[INFORMATION GIVEN — start]
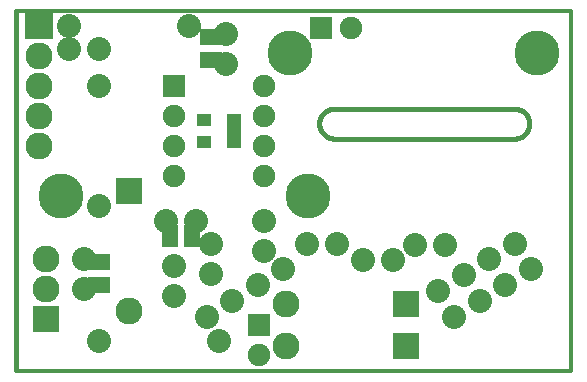
<source format=gbs>
G04 (created by PCBNEW-RS274X (20100406 SVN-R2508)-final) date 6/3/2010 10:02:15 PM*
G01*
G70*
G90*
%MOIN*%
G04 Gerber Fmt 3.4, Leading zero omitted, Abs format*
%FSLAX34Y34*%
G04 APERTURE LIST*
%ADD10C,0.006000*%
%ADD11C,0.012000*%
%ADD12C,0.015000*%
%ADD13C,0.090000*%
%ADD14R,0.090000X0.090000*%
%ADD15C,0.080000*%
%ADD16C,0.150000*%
%ADD17R,0.095000X0.090000*%
%ADD18R,0.050000X0.040000*%
%ADD19R,0.075000X0.055000*%
%ADD20R,0.055000X0.075000*%
%ADD21R,0.075000X0.075000*%
%ADD22C,0.075000*%
G04 APERTURE END LIST*
G54D10*
G54D11*
X39500Y-43250D02*
X21000Y-43250D01*
X39500Y-55250D02*
X39500Y-43250D01*
X21000Y-55250D02*
X39500Y-55250D01*
G54D12*
X21000Y-55200D02*
X21000Y-55000D01*
X31600Y-46500D02*
X31557Y-46502D01*
X31514Y-46508D01*
X31471Y-46518D01*
X31429Y-46531D01*
X31389Y-46547D01*
X31351Y-46567D01*
X31314Y-46591D01*
X31279Y-46617D01*
X31247Y-46647D01*
X31217Y-46679D01*
X31191Y-46714D01*
X31167Y-46751D01*
X31147Y-46789D01*
X31131Y-46829D01*
X31118Y-46871D01*
X31108Y-46914D01*
X31102Y-46957D01*
X31100Y-47000D01*
X31100Y-47000D02*
X31102Y-47043D01*
X31108Y-47086D01*
X31118Y-47129D01*
X31131Y-47171D01*
X31147Y-47211D01*
X31167Y-47249D01*
X31191Y-47286D01*
X31217Y-47321D01*
X31247Y-47353D01*
X31279Y-47383D01*
X31314Y-47409D01*
X31351Y-47433D01*
X31389Y-47453D01*
X31429Y-47469D01*
X31471Y-47482D01*
X31514Y-47492D01*
X31557Y-47498D01*
X31600Y-47500D01*
X37600Y-47500D02*
X37643Y-47498D01*
X37686Y-47492D01*
X37729Y-47482D01*
X37771Y-47469D01*
X37811Y-47453D01*
X37850Y-47433D01*
X37886Y-47409D01*
X37921Y-47383D01*
X37953Y-47353D01*
X37983Y-47321D01*
X38009Y-47286D01*
X38033Y-47249D01*
X38053Y-47211D01*
X38069Y-47171D01*
X38082Y-47129D01*
X38092Y-47086D01*
X38098Y-47043D01*
X38100Y-47000D01*
X38100Y-47000D02*
X38098Y-46957D01*
X38092Y-46914D01*
X38082Y-46871D01*
X38069Y-46829D01*
X38053Y-46789D01*
X38033Y-46751D01*
X38009Y-46714D01*
X37983Y-46679D01*
X37953Y-46647D01*
X37921Y-46617D01*
X37886Y-46591D01*
X37850Y-46567D01*
X37811Y-46547D01*
X37771Y-46531D01*
X37729Y-46518D01*
X37686Y-46508D01*
X37643Y-46502D01*
X37600Y-46500D01*
X31600Y-47500D02*
X37600Y-47500D01*
X37600Y-46500D02*
X31600Y-46500D01*
X21000Y-43250D02*
X21000Y-55000D01*
G54D13*
X24750Y-53250D03*
G54D14*
X24750Y-49250D03*
G54D13*
X30000Y-53000D03*
G54D14*
X34000Y-53000D03*
G54D13*
X30000Y-54400D03*
G54D14*
X34000Y-54400D03*
G54D15*
X23750Y-54250D03*
X27750Y-54250D03*
X23750Y-45750D03*
X23750Y-49750D03*
X22750Y-43750D03*
X26750Y-43750D03*
X37300Y-52375D03*
X36452Y-52905D03*
X35604Y-53435D03*
X38148Y-51845D03*
G54D16*
X38361Y-44637D03*
X30729Y-49407D03*
G54D15*
X29050Y-52375D03*
X28202Y-52905D03*
X27354Y-53435D03*
X29898Y-51845D03*
G54D16*
X30111Y-44637D03*
X22479Y-49407D03*
G54D15*
X36770Y-51527D03*
X35922Y-52057D03*
X35074Y-52587D03*
X37618Y-50997D03*
G54D16*
X38361Y-44637D03*
X30729Y-49407D03*
G54D15*
X29250Y-51250D03*
X29250Y-50250D03*
X32550Y-51550D03*
X33550Y-51550D03*
X31700Y-51000D03*
X30700Y-51000D03*
X35300Y-51050D03*
X34300Y-51050D03*
G54D17*
X21750Y-43750D03*
G54D13*
X21750Y-44750D03*
X21750Y-45740D03*
X21750Y-46760D03*
X21750Y-47750D03*
G54D18*
X28250Y-46875D03*
X28250Y-47625D03*
X27250Y-46875D03*
X28250Y-47250D03*
X27250Y-47625D03*
G54D15*
X26250Y-51750D03*
X26250Y-52750D03*
G54D19*
X23750Y-52375D03*
X23750Y-51625D03*
G54D15*
X23250Y-52500D03*
X23250Y-51500D03*
X23750Y-44500D03*
X22750Y-44500D03*
G54D20*
X26125Y-50750D03*
X26875Y-50750D03*
G54D15*
X26000Y-50250D03*
X27000Y-50250D03*
X26000Y-50250D03*
X27000Y-50250D03*
G54D19*
X27500Y-44125D03*
X27500Y-44875D03*
G54D15*
X28000Y-44000D03*
X28000Y-45000D03*
X28000Y-44000D03*
X28000Y-45000D03*
X27500Y-51000D03*
X27500Y-52000D03*
G54D21*
X26250Y-45750D03*
G54D22*
X26250Y-46750D03*
X26250Y-47750D03*
X26250Y-48750D03*
X29250Y-48750D03*
X29250Y-47750D03*
X29250Y-46750D03*
X29250Y-45750D03*
G54D13*
X22000Y-51500D03*
X22000Y-52500D03*
G54D14*
X22000Y-53500D03*
G54D21*
X31150Y-43800D03*
G54D22*
X32150Y-43800D03*
G54D21*
X29100Y-53700D03*
G54D22*
X29100Y-54700D03*
M02*

</source>
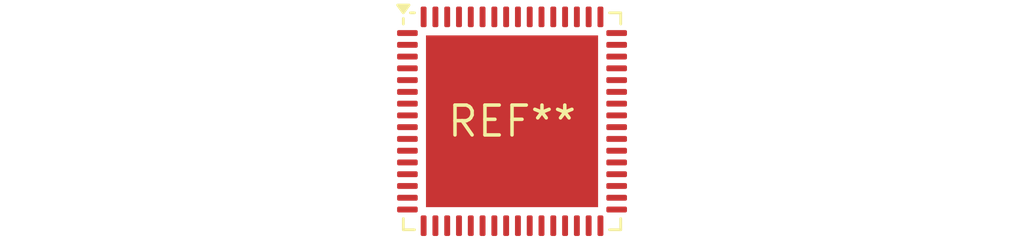
<source format=kicad_pcb>
(kicad_pcb (version 20240108) (generator pcbnew)

  (general
    (thickness 1.6)
  )

  (paper "A4")
  (layers
    (0 "F.Cu" signal)
    (31 "B.Cu" signal)
    (32 "B.Adhes" user "B.Adhesive")
    (33 "F.Adhes" user "F.Adhesive")
    (34 "B.Paste" user)
    (35 "F.Paste" user)
    (36 "B.SilkS" user "B.Silkscreen")
    (37 "F.SilkS" user "F.Silkscreen")
    (38 "B.Mask" user)
    (39 "F.Mask" user)
    (40 "Dwgs.User" user "User.Drawings")
    (41 "Cmts.User" user "User.Comments")
    (42 "Eco1.User" user "User.Eco1")
    (43 "Eco2.User" user "User.Eco2")
    (44 "Edge.Cuts" user)
    (45 "Margin" user)
    (46 "B.CrtYd" user "B.Courtyard")
    (47 "F.CrtYd" user "F.Courtyard")
    (48 "B.Fab" user)
    (49 "F.Fab" user)
    (50 "User.1" user)
    (51 "User.2" user)
    (52 "User.3" user)
    (53 "User.4" user)
    (54 "User.5" user)
    (55 "User.6" user)
    (56 "User.7" user)
    (57 "User.8" user)
    (58 "User.9" user)
  )

  (setup
    (pad_to_mask_clearance 0)
    (pcbplotparams
      (layerselection 0x00010fc_ffffffff)
      (plot_on_all_layers_selection 0x0000000_00000000)
      (disableapertmacros false)
      (usegerberextensions false)
      (usegerberattributes false)
      (usegerberadvancedattributes false)
      (creategerberjobfile false)
      (dashed_line_dash_ratio 12.000000)
      (dashed_line_gap_ratio 3.000000)
      (svgprecision 4)
      (plotframeref false)
      (viasonmask false)
      (mode 1)
      (useauxorigin false)
      (hpglpennumber 1)
      (hpglpenspeed 20)
      (hpglpendiameter 15.000000)
      (dxfpolygonmode false)
      (dxfimperialunits false)
      (dxfusepcbnewfont false)
      (psnegative false)
      (psa4output false)
      (plotreference false)
      (plotvalue false)
      (plotinvisibletext false)
      (sketchpadsonfab false)
      (subtractmaskfromsilk false)
      (outputformat 1)
      (mirror false)
      (drillshape 1)
      (scaleselection 1)
      (outputdirectory "")
    )
  )

  (net 0 "")

  (footprint "QFN-64-1EP_9x9mm_P0.5mm_EP7.3x7.3mm" (layer "F.Cu") (at 0 0))

)

</source>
[INFORMATION GIVEN — finish]
§ **INSTRUCTIONS FOR THE TASK**:
Set down only the lines above that fall between the line holding "(plot_on_all_layers_selection 0x0000000_00000000)" and the line holding "(dashed_line_dash_ratio 12.000000)", inclusive, keeping each exact.

§ **SOLUTION BELOW**:
      (plot_on_all_layers_selection 0x0000000_00000000)
      (disableapertmacros false)
      (usegerberextensions false)
      (usegerberattributes false)
      (usegerberadvancedattributes false)
      (creategerberjobfile false)
      (dashed_line_dash_ratio 12.000000)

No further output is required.